Rosalía Rodríguez-Vázquez, University of Vigo
Abstract
Optimality
Theory (OT) has established itself as one of the major theoretical
frameworks in segmental phonology. It has recently expanded to cover the
fields of suprasegmental phonology and text-setting. In the last
ten years, several significant papers about the relationship between
linguistic prosody, verse prosody and text-setting have been published
by Dell and Halle (in press), Hayes and Kaun (1996), Kiparsky (2006) and
Rodríguez-Vázquez (in press), among others. The majority of these
papers favour a modular view of text-setting, according to which song'
is a composite which combines two objects each with its own structure, a
linguistic object - text - and a musical object - tune' (Dell and Halle
in press).
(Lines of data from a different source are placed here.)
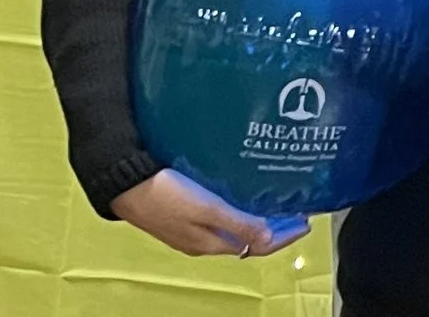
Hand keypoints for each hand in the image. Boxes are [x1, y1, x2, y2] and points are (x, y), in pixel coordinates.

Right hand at [110, 168, 308, 257]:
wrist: (122, 180)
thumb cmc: (164, 193)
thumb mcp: (204, 208)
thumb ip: (237, 224)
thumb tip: (269, 240)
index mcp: (208, 243)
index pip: (255, 247)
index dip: (282, 237)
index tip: (306, 222)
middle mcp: (201, 240)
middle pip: (246, 238)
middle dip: (273, 226)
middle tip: (296, 208)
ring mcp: (190, 227)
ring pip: (232, 226)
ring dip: (255, 216)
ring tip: (277, 198)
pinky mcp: (182, 212)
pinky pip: (219, 215)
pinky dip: (238, 207)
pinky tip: (244, 192)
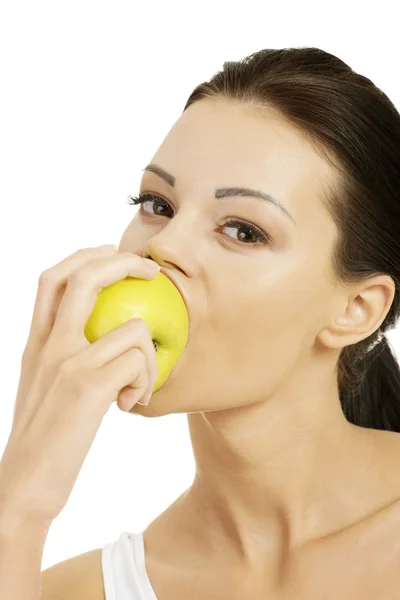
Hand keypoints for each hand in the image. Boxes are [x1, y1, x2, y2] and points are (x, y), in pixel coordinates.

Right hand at [0, 246, 159, 523]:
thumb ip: (62, 357)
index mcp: (35, 343)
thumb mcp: (42, 386)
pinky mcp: (88, 388)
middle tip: (151, 271)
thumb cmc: (42, 439)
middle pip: (84, 278)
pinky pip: (137, 363)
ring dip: (148, 354)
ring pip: (131, 327)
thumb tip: (100, 339)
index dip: (83, 256)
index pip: (51, 279)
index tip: (109, 251)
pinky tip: (130, 405)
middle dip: (123, 262)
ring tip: (135, 386)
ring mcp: (67, 364)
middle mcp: (48, 345)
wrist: (23, 485)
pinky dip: (144, 381)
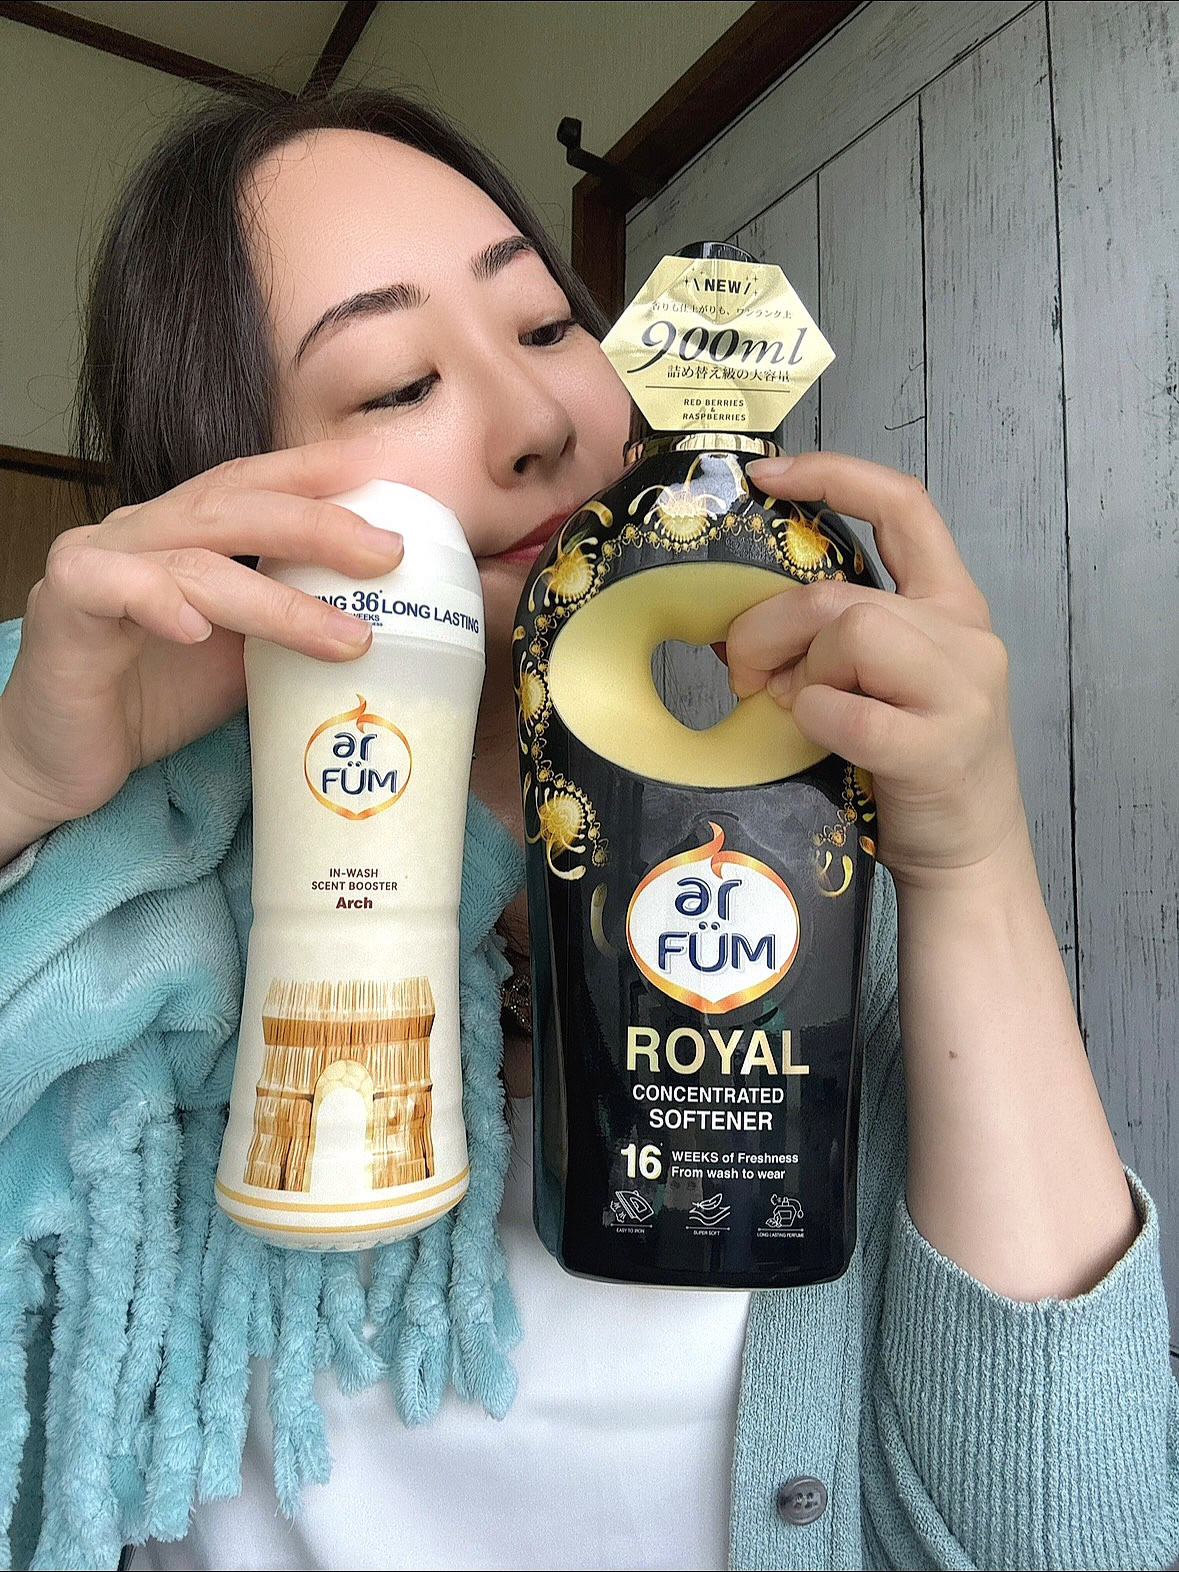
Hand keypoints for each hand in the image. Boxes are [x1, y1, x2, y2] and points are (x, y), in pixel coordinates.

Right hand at [0, 436, 402, 851]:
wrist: (65, 763)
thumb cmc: (152, 702)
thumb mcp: (243, 658)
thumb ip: (290, 625)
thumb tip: (382, 620)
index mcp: (180, 532)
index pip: (252, 484)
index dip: (317, 474)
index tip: (389, 479)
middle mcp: (138, 532)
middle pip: (233, 505)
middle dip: (318, 523)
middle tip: (388, 552)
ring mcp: (96, 563)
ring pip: (195, 559)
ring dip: (279, 599)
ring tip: (348, 635)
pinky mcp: (62, 609)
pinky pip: (115, 589)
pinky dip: (162, 602)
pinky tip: (201, 630)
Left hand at [726, 452, 1024, 890]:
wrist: (967, 858)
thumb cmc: (909, 768)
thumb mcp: (881, 684)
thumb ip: (835, 639)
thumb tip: (738, 621)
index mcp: (952, 606)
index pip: (905, 507)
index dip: (834, 475)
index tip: (767, 475)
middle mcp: (967, 637)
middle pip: (841, 594)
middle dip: (770, 627)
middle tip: (743, 673)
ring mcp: (961, 691)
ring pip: (849, 632)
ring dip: (796, 673)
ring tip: (790, 710)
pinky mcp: (939, 748)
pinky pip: (845, 709)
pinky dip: (814, 720)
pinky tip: (819, 741)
Kiparsky (2006) fully supports this view of the
metrics/music interface, arguing that the same words can be sung to
different musical measures, maintaining certain invariant constraints on
stanza form. The same claim is made by Fabb and Halle (2008), who
state that there is no necessary connection between the meter of a line
of poetry and the way it is set to music'.
This paper will
present evidence against such modular view of text-setting by analysing
instances of twentieth-century English folksong collected in Kennedy
(1984). I will apply OT metrical and grouping constraints to a
corpus of twentieth-century folk songs in order to prove that i) the
same metrical and grouping constraints are at work and ranked equally in
the text and the tune of English folk songs, ii) the fact that the same
lyrics can be sung to different tunes is only a byproduct of the
recurring meters used in folk-song, iii) in certain vocal genres, the
composer/performer of a song does not construct a match between three
tiers of rhythmic structure - linguistic prominence, poetic metre, and
music rhythm - but between two, namely linguistic prominence and musical
rhythm.
Bibliography
Dell,
F. & J. Halle (in press) "Comparing musical text-setting in French
and in English songs." Ed. Jean-Louis Aroui and Andy Arleo. Towards a typology of poetic forms. Amsterdam: Benjamins.
Fabb, N. & H. Morris (2008) Meter in poetry: a new theory. Cambridge: Cambridge University Press.
Hayes, B. & M. MacEachern (1996) "Are there lines in folk poetry?" UCLA Working Papers in Phonology 1:125-142.
Kennedy, P. (1984 [1975]). Folk songs of Britain and Ireland. London: Oak Publications.
Kiparsky, P. (2006) "A modular metrics of folk verse." Eds. Elan B. Dresher and Nila Friedberg. Formal approaches to poetry. Berlin, New York: Mouton de Gruyter, 7-52.
Rodríguez-Vázquez, R. (in press) "Text-setting constraints: a comparative perspective." Australian Journal of Linguistics (special edition on the Language of Song).